This author wants us to focus on East Asia rather than the Middle East. He has a point. We are a global power and in a perfect world, we won't always devote so much of our attention to the Middle East. If things go right, our intense attention (and casualties and loss of treasure) will pay off by allowing us to scale back our commitments and focus and address the rest of the world more. But this isn't to say that our attention right now in the Middle East is misguided. That misconception is at the heart of this mischaracterization of the problem:
This isn’t to say that the United States should be unwilling to intervene in the Middle East. Rather, it is to say that our interventions there should be more tightly connected to concrete objectives such as protecting the free flow of oil from the region, preventing terrorist attacks against the United States and its allies, and forestalling or, if necessary, containing nuclear proliferation as opposed to the more idealistic aspirations to transform the region’s societies.
It seems like I've been hammering on this point just about since I started this blog. It isn't idealism that has prompted our attempts to transform the Middle East's society. It is realism pure and simple. It is realism because it simply isn't possible to treat the symptoms of jihadi outbreaks while the region's societies continue to be incubators for jihadi rage. We are on the cusp of an age when weapons of mass destruction are no longer just for nations. We've seen how much damage jihadi terrorists can inflict even without WMD. How much worse will it be if we simply beat down the jihadis and exhaust them this round, but in another generation or two another wave of jihadi anger springs from the region and targets the West in the belief that we are at fault for their problems?

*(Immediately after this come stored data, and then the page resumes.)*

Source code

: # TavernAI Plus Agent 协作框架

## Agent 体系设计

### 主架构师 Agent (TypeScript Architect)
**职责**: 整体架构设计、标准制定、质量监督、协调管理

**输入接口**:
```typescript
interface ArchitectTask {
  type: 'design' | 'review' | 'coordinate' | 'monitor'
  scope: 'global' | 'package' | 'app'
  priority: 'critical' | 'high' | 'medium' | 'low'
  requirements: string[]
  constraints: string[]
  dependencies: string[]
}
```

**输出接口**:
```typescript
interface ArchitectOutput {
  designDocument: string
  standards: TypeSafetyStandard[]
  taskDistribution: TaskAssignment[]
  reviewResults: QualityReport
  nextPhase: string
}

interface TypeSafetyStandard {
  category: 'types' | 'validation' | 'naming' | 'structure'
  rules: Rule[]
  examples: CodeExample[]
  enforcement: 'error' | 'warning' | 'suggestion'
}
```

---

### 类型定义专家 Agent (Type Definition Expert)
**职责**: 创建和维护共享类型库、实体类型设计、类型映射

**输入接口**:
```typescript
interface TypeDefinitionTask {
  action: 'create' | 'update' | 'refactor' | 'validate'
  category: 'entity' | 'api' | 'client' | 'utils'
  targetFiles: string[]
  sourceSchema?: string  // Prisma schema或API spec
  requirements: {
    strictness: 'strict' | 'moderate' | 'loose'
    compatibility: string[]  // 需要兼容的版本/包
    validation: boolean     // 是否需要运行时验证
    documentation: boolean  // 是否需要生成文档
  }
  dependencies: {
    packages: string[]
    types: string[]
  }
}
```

If chemical, biological, cyber, and even nuclear weapons are sub-national assets, do you think those new jihadis won't use them? And if the societies that spawn jihadis have as much enthusiasm for cheering on jihadis as these societies had before 9/11, do you think that we can escape the consequences?
The fact is, "realism" changed on 9/11. Yes, I would dearly like to be able to focus more attention on East Asia, Europe, Latin America, and Africa. Not that we don't address them now, of course. We have vast organizations of military and civilian personnel to work in those areas. But it is also true that our top leaders have only so much time to actively direct our foreign policy and so while they focus on the Middle East the rest of the globe is attended to mostly on auto pilot by lower ranking officials whose scope of action is limited by directives from above already in place.

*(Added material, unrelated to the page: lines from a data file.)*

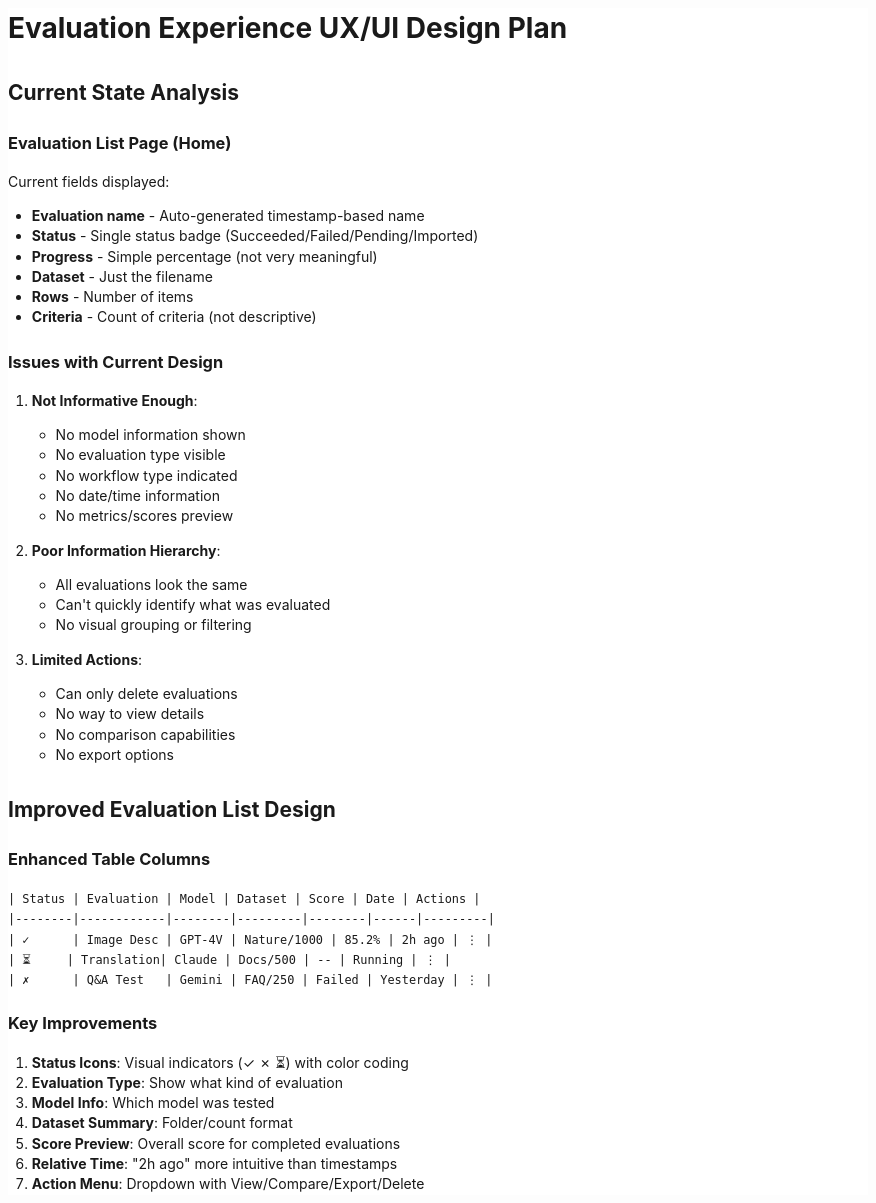 # Evaluation Experience UX/UI Design Plan

## Current State Analysis

### Evaluation List Page (Home)
Current fields displayed:
- **Evaluation name** - Auto-generated timestamp-based name
- **Status** - Single status badge (Succeeded/Failed/Pending/Imported)
- **Progress** - Simple percentage (not very meaningful)
- **Dataset** - Just the filename
- **Rows** - Number of items
- **Criteria** - Count of criteria (not descriptive)

### Issues with Current Design
1. **Not Informative Enough**:
   - No model information shown
   - No evaluation type visible
   - No workflow type indicated
   - No date/time information
   - No metrics/scores preview

2. **Poor Information Hierarchy**:
   - All evaluations look the same
   - Can't quickly identify what was evaluated
   - No visual grouping or filtering

3. **Limited Actions**:
   - Can only delete evaluations
   - No way to view details
   - No comparison capabilities
   - No export options

## Improved Evaluation List Design

### Enhanced Table Columns
```
| Status | Evaluation | Model | Dataset | Score | Date | Actions |
|--------|------------|--------|---------|--------|------|---------|
| ✓      | Image Desc | GPT-4V | Nature/1000 | 85.2% | 2h ago | ⋮ |
| ⏳     | Translation| Claude | Docs/500 | -- | Running | ⋮ |
| ✗      | Q&A Test   | Gemini | FAQ/250 | Failed | Yesterday | ⋮ |
```

### Key Improvements
1. **Status Icons**: Visual indicators (✓ ✗ ⏳) with color coding
2. **Evaluation Type**: Show what kind of evaluation
3. **Model Info**: Which model was tested
4. **Dataset Summary**: Folder/count format
5. **Score Preview**: Overall score for completed evaluations
6. **Relative Time**: "2h ago" more intuitive than timestamps
7. **Action Menu**: Dropdown with View/Compare/Export/Delete
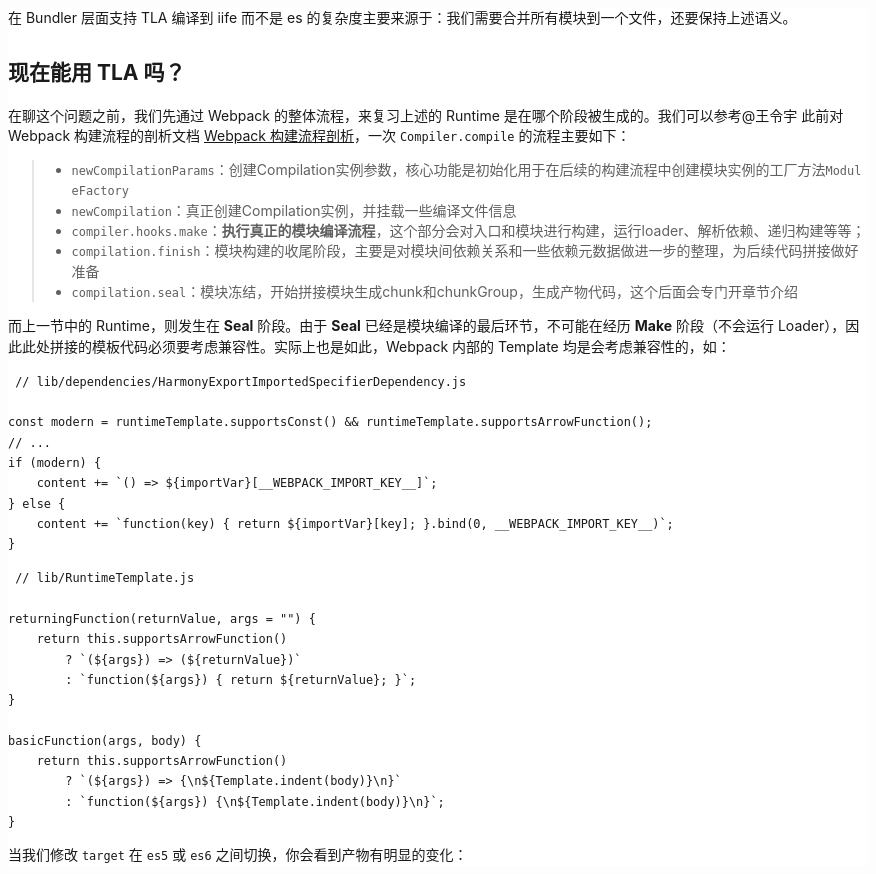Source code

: 在 Bundler 层面支持 TLA 编译到 iife 而不是 es 的复杂度主要来源于：我们需要合并所有模块到一个文件，还要保持上述语义。

  


## 现在能用 TLA 吗？

在聊这个问题之前，我们先通过 Webpack 的整体流程，来复习上述的 Runtime 是在哪个阶段被生成的。我们可以参考@王令宇 此前对 Webpack 构建流程的剖析文档 [Webpack 构建流程剖析](https://bytedance.feishu.cn/docx/LQkcdMudlorPmNxjT1Oc9HhAnbI)，一次 `Compiler.compile` 的流程主要如下：

  


> -   `newCompilationParams`：创建Compilation实例参数，核心功能是初始化用于在后续的构建流程中创建模块实例的工厂方法`ModuleFactory`
> -   `newCompilation`：真正创建Compilation实例，并挂载一些编译文件信息
> -   `compiler.hooks.make`：**执行真正的模块编译流程**，这个部分会对入口和模块进行构建，运行loader、解析依赖、递归构建等等；
> -   `compilation.finish`：模块构建的收尾阶段，主要是对模块间依赖关系和一些依赖元数据做进一步的整理，为后续代码拼接做好准备
> -   `compilation.seal`：模块冻结，开始拼接模块生成chunk和chunkGroup，生成产物代码，这个后面会专门开章节介绍

  


而上一节中的 Runtime，则发生在 **Seal** 阶段。由于 **Seal** 已经是模块编译的最后环节，不可能在经历 **Make** 阶段（不会运行 Loader），因此此处拼接的模板代码必须要考虑兼容性。实际上也是如此，Webpack 内部的 Template 均是会考虑兼容性的，如：

```
 // lib/dependencies/HarmonyExportImportedSpecifierDependency.js

const modern = runtimeTemplate.supportsConst() && runtimeTemplate.supportsArrowFunction();
// ...
if (modern) {
    content += `() => ${importVar}[__WEBPACK_IMPORT_KEY__]`;
} else {
    content += `function(key) { return ${importVar}[key]; }.bind(0, __WEBPACK_IMPORT_KEY__)`;
}
```

```
 // lib/RuntimeTemplate.js

returningFunction(returnValue, args = "") {
    return this.supportsArrowFunction()
        ? `(${args}) => (${returnValue})`
        : `function(${args}) { return ${returnValue}; }`;
}

basicFunction(args, body) {
    return this.supportsArrowFunction()
        ? `(${args}) => {\n${Template.indent(body)}\n}`
        : `function(${args}) {\n${Template.indent(body)}\n}`;
}
```

  


当我们修改 `target` 在 `es5` 或 `es6` 之间切换，你会看到产物有明显的变化：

But have no doubt. We are not distracted by the Middle East, and our attempt to transform the region's societies are not "unnecessary and ill-advised interventions and nation-building efforts." Or would you argue that America was distracted by Japan and Germany in World War II which prevented us from dealing with our relations in the rest of the world? Sometimes the reality of the world imposes the need to focus on one part of the world more than the rest.
Realistically, we have no other option but to try this course of action. If Middle Eastern society (that is Moslem society) doesn't turn fully and deeply against radical Islam, we will face a far grimmer future war with stakes so high (the destruction of our cities) that it really might become a war between civilizations.